SOURCE DOCUMENT
First Amendment to Merger Agreement dated as of January 6, 2022

Contract Categories: Mergers & Acquisitions - Merger Agreements
EX-2.1 2 tm2136502d1_ex2-1.htm EXHIBIT 2.1

Exhibit 2.1

 

First Amendment to Merger Agreement

 

This FIRST Amendment to Merger Agreement (this “Amendment”), dated as of January 6, 2022, is entered into by and among MultiMetaVerse Inc., a Cayman Islands exempted company (the “Company”), certain shareholders of the Company as set forth on Exhibit A (each, a “Principal Shareholder” and collectively the “Principal Shareholders”), Model Performance Acquisition Corp., a British Virgin Islands business company (the “Parent”), Model Performance Mini Corp., a British Virgin Islands business company (“Purchaser”), Model Performance Mini Sub Corp., a Cayman Islands exempted company and wholly-owned subsidiary of the Parent (the “Merger Sub”) and Avatar Group Holdings Limited, a company incorporated in British Virgin Islands and controlled by certain Principal Shareholder (“Avatar”).

 

RECITALS

 

WHEREAS, the Company, the Principal Shareholders, Parent, Purchaser and the Merger Sub entered into that certain Merger Agreement dated as of August 6, 2021 (the “Merger Agreement”); and

 

WHEREAS, the parties hereto wish to make certain amendments to the Merger Agreement as set forth in this Amendment.

 

NOW, THEREFORE, in consideration of the premises, the mutual covenants set forth herein, and for other good and valuable consideration, the receipt and sufficiency of which are hereby acknowledged, the Parties hereby agree as follows:

 

1.              Definitions. Capitalized terms used herein and not otherwise defined herein shall have the meaning ascribed to them in the Merger Agreement.

 

2.              Amendments.

 

2.1.          Outside Closing Date. Section 12.1(c) of the Merger Agreement is hereby deleted in its entirety and replaced with the following:

 

“(c)          In the event that the Closing of the transactions contemplated hereunder has not occurred by September 30, 2022 (the “Outside Closing Date”) and no material breach of this Agreement by the party seeking to terminate this Agreement shall have occurred or have been made (as provided in Section 12.2 hereof), the Purchaser Parties or the Company, as the case may be, shall have the right, at its sole option, to terminate this Agreement without liability to the other side except for such liability set forth under Section 9.8(d). Such right may be exercised by Purchaser Parties or the Company, as the case may be, by giving written notice to the other at any time after the Outside Closing Date.”

WORK INSTRUCTIONS
1. Answer these questions using the merger agreement amendment:
(a) On what date was the original Merger Agreement entered into?
(b) What kind of entity is Model Performance Acquisition Corp., and where is it registered?
(c) What date is set as the Outside Closing Date?
2. Please reproduce the merger agreement amendment word for word, starting at "WHEREAS, the parties" and ending at "2.              Amendments.".
3. Write the next part of the merger agreement amendment, beginning right after its final sentence.

(Stored data entries)
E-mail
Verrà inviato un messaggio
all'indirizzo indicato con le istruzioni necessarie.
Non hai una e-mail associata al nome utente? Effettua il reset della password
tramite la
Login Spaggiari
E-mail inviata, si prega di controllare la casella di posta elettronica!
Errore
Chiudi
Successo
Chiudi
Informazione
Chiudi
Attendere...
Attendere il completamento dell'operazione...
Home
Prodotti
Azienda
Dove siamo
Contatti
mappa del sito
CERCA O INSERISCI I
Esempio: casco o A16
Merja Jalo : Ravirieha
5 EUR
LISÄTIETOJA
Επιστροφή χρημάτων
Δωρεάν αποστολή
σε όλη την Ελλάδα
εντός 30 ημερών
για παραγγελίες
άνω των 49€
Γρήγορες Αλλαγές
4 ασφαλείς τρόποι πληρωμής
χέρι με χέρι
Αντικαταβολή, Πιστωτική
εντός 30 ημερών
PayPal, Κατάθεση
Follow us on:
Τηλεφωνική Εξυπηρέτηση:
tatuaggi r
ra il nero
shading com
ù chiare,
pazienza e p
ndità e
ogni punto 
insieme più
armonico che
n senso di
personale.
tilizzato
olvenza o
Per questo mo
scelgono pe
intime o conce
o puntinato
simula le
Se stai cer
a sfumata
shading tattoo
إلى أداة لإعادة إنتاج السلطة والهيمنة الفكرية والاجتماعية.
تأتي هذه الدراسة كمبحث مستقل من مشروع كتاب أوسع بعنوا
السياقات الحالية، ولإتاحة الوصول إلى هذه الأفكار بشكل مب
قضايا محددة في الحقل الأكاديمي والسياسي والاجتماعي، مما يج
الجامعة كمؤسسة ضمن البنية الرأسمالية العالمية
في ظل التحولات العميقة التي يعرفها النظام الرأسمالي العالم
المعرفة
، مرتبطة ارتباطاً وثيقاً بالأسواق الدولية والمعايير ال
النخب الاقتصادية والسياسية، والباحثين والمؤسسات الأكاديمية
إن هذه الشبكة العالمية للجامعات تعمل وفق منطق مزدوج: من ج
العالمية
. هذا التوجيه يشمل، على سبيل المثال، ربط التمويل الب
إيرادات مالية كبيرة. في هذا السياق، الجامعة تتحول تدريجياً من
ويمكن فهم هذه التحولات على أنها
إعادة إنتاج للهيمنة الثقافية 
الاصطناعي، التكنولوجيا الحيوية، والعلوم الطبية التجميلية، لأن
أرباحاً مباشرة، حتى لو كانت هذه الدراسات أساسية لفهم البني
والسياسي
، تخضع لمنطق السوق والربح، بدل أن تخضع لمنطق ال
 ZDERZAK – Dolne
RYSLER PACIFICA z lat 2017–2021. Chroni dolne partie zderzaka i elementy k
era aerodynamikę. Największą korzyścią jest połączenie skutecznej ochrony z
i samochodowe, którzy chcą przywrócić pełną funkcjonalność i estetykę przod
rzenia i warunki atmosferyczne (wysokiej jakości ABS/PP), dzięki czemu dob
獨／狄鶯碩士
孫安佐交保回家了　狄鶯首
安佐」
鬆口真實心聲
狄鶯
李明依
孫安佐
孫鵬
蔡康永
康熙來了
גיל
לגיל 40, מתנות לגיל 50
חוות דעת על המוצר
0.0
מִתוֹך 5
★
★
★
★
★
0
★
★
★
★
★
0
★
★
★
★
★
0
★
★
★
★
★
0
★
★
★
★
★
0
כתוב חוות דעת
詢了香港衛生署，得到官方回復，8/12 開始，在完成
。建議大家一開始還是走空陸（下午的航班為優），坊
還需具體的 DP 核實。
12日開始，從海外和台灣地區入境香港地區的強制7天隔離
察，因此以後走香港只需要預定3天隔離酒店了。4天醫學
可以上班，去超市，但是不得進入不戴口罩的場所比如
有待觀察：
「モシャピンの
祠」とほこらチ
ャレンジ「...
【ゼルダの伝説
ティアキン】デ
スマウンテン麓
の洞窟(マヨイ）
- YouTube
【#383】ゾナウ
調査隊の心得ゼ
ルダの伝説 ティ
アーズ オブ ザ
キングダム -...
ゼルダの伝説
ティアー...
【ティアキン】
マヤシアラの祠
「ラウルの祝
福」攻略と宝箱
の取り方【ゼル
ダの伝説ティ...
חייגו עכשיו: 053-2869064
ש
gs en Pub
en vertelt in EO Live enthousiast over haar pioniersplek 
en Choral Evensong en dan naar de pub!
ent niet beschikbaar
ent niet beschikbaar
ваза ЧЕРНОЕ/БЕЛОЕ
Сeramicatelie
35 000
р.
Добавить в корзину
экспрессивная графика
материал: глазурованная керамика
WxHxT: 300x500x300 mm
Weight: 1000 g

* * *

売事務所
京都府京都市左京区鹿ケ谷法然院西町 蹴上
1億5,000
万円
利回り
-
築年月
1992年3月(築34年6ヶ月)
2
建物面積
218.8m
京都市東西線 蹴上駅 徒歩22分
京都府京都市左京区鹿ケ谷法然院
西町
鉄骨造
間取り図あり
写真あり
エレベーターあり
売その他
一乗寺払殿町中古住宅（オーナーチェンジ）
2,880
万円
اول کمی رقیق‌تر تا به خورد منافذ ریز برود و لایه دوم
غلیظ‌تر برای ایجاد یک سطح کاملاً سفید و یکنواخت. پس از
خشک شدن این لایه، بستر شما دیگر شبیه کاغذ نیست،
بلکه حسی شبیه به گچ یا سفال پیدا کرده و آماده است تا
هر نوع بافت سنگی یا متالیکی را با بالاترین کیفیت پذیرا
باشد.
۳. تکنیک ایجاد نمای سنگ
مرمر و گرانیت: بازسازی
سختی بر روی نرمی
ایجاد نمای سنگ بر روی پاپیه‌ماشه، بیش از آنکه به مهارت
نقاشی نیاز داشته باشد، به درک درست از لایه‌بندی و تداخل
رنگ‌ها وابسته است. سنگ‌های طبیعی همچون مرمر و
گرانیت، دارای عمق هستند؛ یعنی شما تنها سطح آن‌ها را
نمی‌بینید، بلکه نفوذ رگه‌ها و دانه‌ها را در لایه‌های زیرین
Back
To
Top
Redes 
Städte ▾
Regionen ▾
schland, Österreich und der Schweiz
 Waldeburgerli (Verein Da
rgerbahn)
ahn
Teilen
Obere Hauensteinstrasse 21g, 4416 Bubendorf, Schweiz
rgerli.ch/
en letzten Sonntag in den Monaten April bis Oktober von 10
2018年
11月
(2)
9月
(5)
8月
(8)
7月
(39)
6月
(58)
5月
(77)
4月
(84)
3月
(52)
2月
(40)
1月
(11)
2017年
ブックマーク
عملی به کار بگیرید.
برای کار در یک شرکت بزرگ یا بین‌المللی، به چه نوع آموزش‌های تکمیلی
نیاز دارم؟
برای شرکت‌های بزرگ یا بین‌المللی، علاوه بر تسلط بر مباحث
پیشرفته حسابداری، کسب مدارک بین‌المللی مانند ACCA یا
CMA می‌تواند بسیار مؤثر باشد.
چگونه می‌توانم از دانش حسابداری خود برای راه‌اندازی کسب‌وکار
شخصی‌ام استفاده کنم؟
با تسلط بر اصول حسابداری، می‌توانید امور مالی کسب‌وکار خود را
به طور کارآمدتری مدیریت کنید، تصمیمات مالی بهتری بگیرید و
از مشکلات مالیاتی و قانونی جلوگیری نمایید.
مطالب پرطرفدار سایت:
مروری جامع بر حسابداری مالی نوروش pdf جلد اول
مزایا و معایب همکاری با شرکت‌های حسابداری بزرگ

==

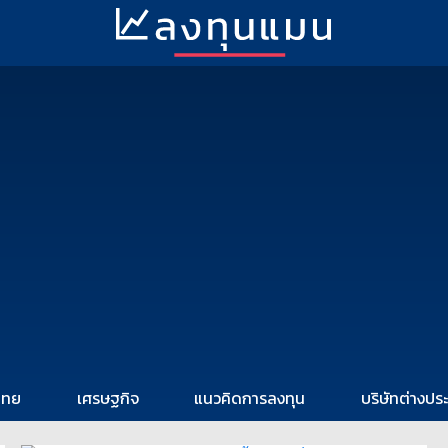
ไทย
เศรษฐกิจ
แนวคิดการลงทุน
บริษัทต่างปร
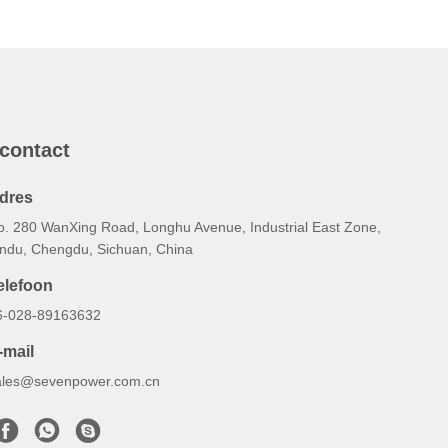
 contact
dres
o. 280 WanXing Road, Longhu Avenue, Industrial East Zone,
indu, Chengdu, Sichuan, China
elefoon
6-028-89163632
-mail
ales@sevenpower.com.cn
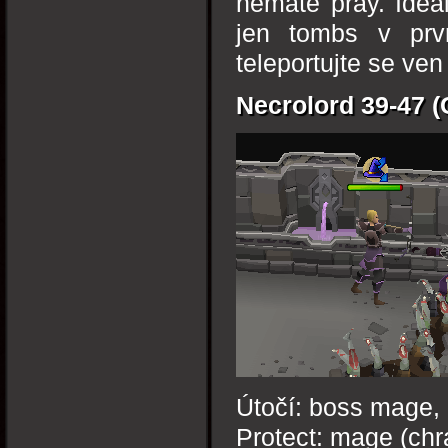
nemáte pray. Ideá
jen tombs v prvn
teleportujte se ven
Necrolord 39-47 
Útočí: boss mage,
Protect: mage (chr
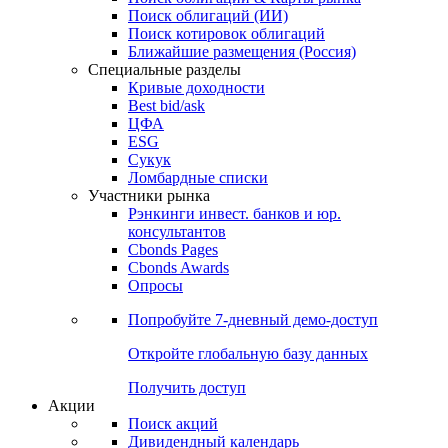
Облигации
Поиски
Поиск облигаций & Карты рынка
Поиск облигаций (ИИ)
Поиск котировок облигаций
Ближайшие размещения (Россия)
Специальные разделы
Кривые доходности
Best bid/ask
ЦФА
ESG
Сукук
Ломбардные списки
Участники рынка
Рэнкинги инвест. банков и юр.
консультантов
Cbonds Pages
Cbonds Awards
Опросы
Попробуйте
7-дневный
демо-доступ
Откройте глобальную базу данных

RESULTS BY TASK
1.
(a) August 6, 2021
(b) A British Virgin Islands business company
(c) September 30, 2022

2.
WHEREAS, the parties hereto wish to make certain amendments to the Merger Agreement as set forth in this Amendment.

 

NOW, THEREFORE, in consideration of the premises, the mutual covenants set forth herein, and for other good and valuable consideration, the receipt and sufficiency of which are hereby acknowledged, the Parties hereby agree as follows:

 

1.              Definitions. Capitalized terms used herein and not otherwise defined herein shall have the meaning ascribed to them in the Merger Agreement.

 

2.              Amendments.

3.
2.2.        Equity Financing. Section 8.7 of the Merger Agreement is hereby deleted in its entirety and replaced with the following:

 

“Prior to or concurrently with the execution of this Agreement, Parent has entered into certain subscription agreement (the “Subscription Agreement”) with certain investor named therein, pursuant to which such investor has committed to provide equity financing to Parent immediately prior to the Closing in the aggregate amount of US$10,000,000 (the “Committed PIPE Financing”). As soon as practicable after the signing, but in any event no later than 15 days prior to the Closing, the Company shall procure additional reputable investors to provide equity financing in the aggregate amount of US$10,000,000 to Parent on substantially the same terms and conditions in the Subscription Agreement (the “Additional PIPE Financing”, together with the Committed PIPE Financing, the “Equity Financing”).”

 

2.3.        Covenant of All Parties Hereto. Article IX of the Merger Agreement is hereby amended by insertion new Section 9.7 and Section 9.8 as follows:

 

“9.7 Company Loans. (a) The Company agrees to make to Parent, and Parent agrees to borrow from the Company, three tranches of loans in such principal amount as set forth in Schedule I (collectively, the “Company Loans”). The Company shall, on each applicable disbursement date as set forth in Schedule I, pay such principal amount by wire transfer in immediately available funds to a bank account designated by Parent. Each of the Company Loans shall be non-interest bearing and become repayable upon the Closing, it being understood and agreed that if the Closing does not occur, Parent will not repay such Company Loans; provided, however, that the Company Loans shall become repayable by Parent if Purchaser Parties materially breach the Merger Agreement or this Agreement and such breach has not been cured within fifteen (15) days following receipt by Parent of a notice describing in reasonable detail the nature of such breach.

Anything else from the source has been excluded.